J’ai lancé sur Twitter le hashtag #EtiquetteHandicap pour inviter des personnes très différentes à faire entendre leurs besoins et protestations à ce sujet. Je vous suggère d’aller le lire, mais je vais aussi vous écrire quelques règles sur ce blog par soucis de pérennité.

  • Ne pas toucher le fauteuil, la canne, l’aide à la mobilité d’une personne à mobilité réduite (PMR). Ne pas la pousser ni la faire avancer sans permission. Ne pas imposer son aide même si la personne est lente. On peux proposer de l’aide et simplement accepter la réponse. Vous n’êtes pas des sauveurs sur un cheval blanc.
  • Ne pas attraper, pousser ou guider sans permission une personne malvoyante. Ne guider qu’avec un commun accord. Habituellement, la personne guidée pose une main sur le bras de la personne qui guide. Il est gênant d’attraper, ou de se faire attraper, cela gêne l’équilibre et la liberté de mouvements. Si vous voyez une personne malvoyante sur le point de se heurter à un obstacle, ne criez pas. Interpellez simplement et poliment la personne, et décrivez avec précision ce qui se trouve devant et à quelle distance : « Monsieur ? S’il vous plaît ? Il y a des travaux devant vous, à environ 2 mètres, il faut passer sur la droite et c’est étroit. »

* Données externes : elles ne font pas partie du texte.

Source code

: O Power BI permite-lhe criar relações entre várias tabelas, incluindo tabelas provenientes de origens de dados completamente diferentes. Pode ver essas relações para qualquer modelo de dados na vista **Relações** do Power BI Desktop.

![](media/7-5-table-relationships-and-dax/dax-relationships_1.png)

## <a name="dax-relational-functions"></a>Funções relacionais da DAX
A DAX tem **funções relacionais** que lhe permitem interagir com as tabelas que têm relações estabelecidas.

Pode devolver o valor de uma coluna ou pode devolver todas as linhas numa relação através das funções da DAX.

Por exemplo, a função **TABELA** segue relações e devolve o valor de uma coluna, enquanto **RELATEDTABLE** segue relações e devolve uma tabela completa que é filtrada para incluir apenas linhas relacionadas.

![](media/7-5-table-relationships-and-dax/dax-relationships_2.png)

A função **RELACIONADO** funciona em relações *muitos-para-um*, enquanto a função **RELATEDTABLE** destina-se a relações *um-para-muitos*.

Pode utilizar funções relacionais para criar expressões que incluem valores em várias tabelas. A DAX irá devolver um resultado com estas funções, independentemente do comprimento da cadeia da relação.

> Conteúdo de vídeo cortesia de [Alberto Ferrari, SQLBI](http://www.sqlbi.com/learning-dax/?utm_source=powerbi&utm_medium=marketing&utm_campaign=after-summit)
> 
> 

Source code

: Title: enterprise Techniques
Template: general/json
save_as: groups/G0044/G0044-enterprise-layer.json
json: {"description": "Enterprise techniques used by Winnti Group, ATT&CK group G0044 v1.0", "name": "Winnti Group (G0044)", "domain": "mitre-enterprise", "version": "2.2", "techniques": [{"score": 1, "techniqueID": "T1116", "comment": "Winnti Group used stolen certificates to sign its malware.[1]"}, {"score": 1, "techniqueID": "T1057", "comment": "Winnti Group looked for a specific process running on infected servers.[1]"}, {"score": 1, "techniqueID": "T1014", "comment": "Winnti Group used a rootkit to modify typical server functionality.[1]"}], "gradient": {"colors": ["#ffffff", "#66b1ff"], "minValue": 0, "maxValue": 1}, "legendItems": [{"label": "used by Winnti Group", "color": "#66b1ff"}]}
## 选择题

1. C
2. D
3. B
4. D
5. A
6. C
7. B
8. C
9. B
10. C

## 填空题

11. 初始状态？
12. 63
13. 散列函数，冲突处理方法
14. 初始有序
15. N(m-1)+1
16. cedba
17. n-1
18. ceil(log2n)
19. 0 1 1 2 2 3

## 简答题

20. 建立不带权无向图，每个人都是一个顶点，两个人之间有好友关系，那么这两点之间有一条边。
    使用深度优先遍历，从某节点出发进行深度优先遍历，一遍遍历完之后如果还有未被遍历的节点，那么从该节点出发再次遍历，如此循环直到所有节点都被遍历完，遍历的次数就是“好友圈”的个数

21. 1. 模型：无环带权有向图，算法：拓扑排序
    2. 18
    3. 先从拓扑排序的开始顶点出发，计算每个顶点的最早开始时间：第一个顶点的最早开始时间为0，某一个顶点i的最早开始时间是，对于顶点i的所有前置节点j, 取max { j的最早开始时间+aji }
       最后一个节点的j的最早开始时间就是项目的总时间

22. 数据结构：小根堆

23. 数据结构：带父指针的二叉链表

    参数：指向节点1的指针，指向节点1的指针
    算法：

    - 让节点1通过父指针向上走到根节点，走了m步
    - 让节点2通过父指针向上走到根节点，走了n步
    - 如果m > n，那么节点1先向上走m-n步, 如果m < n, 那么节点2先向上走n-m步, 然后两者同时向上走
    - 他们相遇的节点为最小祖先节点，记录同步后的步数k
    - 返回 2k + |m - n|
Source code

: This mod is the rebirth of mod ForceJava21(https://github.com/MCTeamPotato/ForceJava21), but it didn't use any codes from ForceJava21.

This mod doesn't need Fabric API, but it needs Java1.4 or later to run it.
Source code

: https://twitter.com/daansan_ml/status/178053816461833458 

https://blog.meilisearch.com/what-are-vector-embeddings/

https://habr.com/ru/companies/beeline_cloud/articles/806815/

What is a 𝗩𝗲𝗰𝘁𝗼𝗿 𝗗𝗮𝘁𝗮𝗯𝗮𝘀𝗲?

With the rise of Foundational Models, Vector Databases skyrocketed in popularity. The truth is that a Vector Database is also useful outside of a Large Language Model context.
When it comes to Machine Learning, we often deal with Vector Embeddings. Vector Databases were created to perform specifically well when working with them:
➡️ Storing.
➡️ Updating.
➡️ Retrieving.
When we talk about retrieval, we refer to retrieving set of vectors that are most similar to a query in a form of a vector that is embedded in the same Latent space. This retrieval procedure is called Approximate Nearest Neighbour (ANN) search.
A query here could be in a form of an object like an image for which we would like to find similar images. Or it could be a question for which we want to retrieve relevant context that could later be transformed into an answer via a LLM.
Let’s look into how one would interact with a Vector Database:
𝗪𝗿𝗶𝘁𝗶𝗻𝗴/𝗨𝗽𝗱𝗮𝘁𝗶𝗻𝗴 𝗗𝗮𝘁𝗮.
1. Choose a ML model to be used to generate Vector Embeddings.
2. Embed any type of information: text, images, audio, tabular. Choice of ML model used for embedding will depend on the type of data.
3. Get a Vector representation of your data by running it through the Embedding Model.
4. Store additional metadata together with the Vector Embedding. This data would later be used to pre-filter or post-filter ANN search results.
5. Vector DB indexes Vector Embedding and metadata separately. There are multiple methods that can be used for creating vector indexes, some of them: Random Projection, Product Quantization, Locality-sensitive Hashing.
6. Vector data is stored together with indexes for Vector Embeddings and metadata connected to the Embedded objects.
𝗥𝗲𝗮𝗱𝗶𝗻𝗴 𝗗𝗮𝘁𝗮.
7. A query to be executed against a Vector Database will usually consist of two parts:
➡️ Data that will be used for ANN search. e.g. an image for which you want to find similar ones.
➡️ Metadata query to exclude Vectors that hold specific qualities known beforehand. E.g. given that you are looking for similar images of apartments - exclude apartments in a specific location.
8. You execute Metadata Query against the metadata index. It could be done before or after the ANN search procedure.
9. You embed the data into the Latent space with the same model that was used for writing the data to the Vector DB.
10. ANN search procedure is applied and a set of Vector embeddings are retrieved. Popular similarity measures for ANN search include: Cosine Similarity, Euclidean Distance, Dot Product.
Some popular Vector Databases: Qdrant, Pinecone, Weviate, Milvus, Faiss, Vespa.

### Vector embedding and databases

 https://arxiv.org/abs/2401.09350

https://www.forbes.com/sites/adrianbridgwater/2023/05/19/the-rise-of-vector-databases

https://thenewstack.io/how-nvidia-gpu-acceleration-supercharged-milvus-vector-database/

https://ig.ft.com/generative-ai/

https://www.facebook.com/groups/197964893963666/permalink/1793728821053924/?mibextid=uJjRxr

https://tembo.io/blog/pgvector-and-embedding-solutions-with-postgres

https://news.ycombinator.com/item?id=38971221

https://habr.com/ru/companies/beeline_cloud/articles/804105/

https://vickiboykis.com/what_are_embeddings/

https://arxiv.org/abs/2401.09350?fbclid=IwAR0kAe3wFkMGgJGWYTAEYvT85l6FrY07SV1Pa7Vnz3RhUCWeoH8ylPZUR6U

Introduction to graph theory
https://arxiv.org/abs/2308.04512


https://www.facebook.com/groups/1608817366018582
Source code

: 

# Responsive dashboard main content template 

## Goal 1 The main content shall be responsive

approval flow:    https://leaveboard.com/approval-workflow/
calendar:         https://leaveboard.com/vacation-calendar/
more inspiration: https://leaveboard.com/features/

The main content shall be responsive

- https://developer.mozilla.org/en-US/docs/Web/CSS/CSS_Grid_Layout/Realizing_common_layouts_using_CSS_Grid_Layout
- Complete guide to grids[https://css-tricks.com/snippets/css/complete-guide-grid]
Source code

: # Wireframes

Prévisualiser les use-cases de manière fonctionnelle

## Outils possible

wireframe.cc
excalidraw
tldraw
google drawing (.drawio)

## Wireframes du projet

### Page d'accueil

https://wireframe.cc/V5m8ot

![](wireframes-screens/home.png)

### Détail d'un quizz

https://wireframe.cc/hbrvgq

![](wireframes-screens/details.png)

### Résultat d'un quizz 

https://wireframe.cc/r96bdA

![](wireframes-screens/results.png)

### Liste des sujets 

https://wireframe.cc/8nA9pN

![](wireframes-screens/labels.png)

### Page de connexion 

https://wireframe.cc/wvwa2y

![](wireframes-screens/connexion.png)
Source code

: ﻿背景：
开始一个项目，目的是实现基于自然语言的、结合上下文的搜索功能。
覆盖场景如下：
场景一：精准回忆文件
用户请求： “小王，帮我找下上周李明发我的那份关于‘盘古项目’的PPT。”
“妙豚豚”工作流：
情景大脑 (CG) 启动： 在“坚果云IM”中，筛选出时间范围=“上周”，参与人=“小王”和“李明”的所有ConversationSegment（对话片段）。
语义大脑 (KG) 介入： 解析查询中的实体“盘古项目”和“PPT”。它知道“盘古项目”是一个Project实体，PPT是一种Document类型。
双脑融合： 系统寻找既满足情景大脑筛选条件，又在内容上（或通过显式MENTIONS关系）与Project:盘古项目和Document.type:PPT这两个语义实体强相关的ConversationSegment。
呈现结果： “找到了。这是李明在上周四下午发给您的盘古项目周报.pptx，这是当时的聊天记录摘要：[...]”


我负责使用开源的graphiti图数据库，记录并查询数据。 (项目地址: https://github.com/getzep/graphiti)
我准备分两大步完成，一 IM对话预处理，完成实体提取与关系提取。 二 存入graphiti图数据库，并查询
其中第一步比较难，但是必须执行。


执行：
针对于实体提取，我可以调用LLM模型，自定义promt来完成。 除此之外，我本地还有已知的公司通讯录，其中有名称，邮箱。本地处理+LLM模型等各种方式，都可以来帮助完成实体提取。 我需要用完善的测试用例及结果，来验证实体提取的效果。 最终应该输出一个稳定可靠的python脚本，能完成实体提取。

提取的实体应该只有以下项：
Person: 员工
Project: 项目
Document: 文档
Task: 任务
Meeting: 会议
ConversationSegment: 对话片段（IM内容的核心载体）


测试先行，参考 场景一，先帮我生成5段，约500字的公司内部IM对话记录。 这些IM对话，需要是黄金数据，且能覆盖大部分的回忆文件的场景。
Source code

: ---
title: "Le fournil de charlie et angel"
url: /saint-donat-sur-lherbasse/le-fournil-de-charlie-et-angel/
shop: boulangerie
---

  • Ne jamais caresser, interpeller, toucher, un chien de service. Ils portent des gilets très voyants et parfois un harnais. Vous interrompez sa tâche, qui est importante. Ne vous inquiétez pas, ces chiens aussi vont jouer au parc et se faire caresser, mais quand c’est l’heure ! Pas en pleine rue.
  • Ne pas s’attrouper autour d’une personne qui fait une crise d’angoisse et ne pas la toucher. Dans la vaste majorité des cas, le toucher aggrave la crise. Agissez seulement si la personne vous a dis quoi faire en amont. Sinon, par défaut, donnez à la personne de l’espace, du calme, de l’eau et demandez si elle a besoin qu’on appelle quelqu’un. N’insistez pas. Distance et écoute. N’appelez pas les secours si elle ne perd pas connaissance. Elle ne pourra probablement pas parler, donc observez ses gestes.
  • Ne demandez pas à quelqu’un d’où vient son handicap, sa cicatrice, ou pourquoi elle utilise telle canne, fauteuil, appareil, etc. Ce n’est pas une conversation légère, c’est intime, et cela devrait venir de la personne concernée. Vous n’avez pas besoin de savoir cela pour « apprendre » et « aider ».
  • Ne comparez pas un handicap à une blessure temporaire qui vous a incommodé il y a longtemps.